Hazard's Notes on "Modern Spiritualism"
Like many historians today, Hazard attributes the start of "Modern Spiritualism" to the Fox Sisters, who first popularized "rapping" seances, or "sittings" in 1848. During these sessions, one or more mediums would call upon spirits to indicate their presence through physical means. Spirits could make the table move, ring bells, or produce knocking sounds (or "raps"). Hazard compares this phenomena to other famous hauntings, including the "Cock Lane Ghost" which noisily haunted a house in London.
Hazard also argues that the Salem Witches were "Spiritual Mediums" and that their execution was a calculated effort by the Church to suppress their powers. Hazard was convinced of a conspiracy by established churches/religions to suppress Spiritualism, and repeatedly wrote about his suspicions:
"The 'Salem Witches' whom Church burned in Massachusetts, were merely 'Spiritual Mediums', as were those of ancient Scripture, who were also forbidden, and not allowed to live.

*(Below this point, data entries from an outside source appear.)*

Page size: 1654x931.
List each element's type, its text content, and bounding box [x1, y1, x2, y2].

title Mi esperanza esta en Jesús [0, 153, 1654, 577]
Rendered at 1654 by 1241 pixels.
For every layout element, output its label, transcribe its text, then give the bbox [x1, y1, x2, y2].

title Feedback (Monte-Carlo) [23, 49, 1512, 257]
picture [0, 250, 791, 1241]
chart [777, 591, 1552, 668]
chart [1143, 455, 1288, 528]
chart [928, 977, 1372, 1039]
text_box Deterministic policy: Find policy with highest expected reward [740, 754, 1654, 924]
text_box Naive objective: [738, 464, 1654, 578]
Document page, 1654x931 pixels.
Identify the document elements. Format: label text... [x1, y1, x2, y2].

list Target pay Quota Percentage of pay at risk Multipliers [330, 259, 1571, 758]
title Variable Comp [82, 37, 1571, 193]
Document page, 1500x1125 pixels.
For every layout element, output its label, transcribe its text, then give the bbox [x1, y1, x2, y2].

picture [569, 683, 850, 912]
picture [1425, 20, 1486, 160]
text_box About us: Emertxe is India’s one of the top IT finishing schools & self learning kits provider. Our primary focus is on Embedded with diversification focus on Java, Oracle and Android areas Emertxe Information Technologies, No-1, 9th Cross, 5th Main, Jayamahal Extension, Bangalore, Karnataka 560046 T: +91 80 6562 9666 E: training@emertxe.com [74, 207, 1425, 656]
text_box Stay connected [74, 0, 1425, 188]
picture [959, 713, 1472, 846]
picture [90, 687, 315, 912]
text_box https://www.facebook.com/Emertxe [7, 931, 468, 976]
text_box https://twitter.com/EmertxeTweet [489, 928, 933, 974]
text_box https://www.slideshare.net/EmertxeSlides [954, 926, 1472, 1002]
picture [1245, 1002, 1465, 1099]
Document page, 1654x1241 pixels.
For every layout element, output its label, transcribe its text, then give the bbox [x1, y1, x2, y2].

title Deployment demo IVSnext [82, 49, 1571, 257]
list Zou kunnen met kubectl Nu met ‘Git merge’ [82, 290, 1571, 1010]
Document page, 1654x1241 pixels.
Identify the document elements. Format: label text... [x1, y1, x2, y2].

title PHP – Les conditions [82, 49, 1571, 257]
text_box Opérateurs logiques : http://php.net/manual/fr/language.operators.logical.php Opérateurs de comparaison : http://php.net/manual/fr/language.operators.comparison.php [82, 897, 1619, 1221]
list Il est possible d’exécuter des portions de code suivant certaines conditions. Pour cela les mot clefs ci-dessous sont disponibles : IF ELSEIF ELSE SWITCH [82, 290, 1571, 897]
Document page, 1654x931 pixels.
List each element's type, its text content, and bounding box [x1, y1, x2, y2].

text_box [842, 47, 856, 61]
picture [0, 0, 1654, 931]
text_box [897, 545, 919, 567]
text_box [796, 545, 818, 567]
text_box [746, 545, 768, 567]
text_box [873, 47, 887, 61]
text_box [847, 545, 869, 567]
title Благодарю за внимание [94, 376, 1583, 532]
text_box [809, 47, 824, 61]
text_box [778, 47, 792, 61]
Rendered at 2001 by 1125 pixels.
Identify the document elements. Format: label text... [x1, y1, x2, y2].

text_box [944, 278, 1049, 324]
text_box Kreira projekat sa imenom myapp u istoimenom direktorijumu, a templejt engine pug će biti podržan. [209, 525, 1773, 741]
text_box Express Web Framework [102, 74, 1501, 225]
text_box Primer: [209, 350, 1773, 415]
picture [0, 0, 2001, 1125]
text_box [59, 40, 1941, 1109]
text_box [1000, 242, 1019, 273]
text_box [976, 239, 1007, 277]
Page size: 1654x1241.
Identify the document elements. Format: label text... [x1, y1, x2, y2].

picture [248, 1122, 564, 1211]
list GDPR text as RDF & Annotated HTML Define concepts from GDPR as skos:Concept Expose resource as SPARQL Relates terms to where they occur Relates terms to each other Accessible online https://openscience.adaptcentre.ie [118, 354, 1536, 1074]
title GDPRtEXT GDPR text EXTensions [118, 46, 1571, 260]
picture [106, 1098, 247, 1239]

"This, for reason that Church claimed and had a most profitable monopoly of Spiritual matters, and knowing that if 'Witches' were allowed to live Church must lose its power, and perish."
From the Library of Joseph Peace Hazard
Hazard collected Spiritualist books, booklets, and leaflets, as well as newspaper articles discussing supernatural phenomena. These materials provide a window into the world of a 19th century Spiritualist.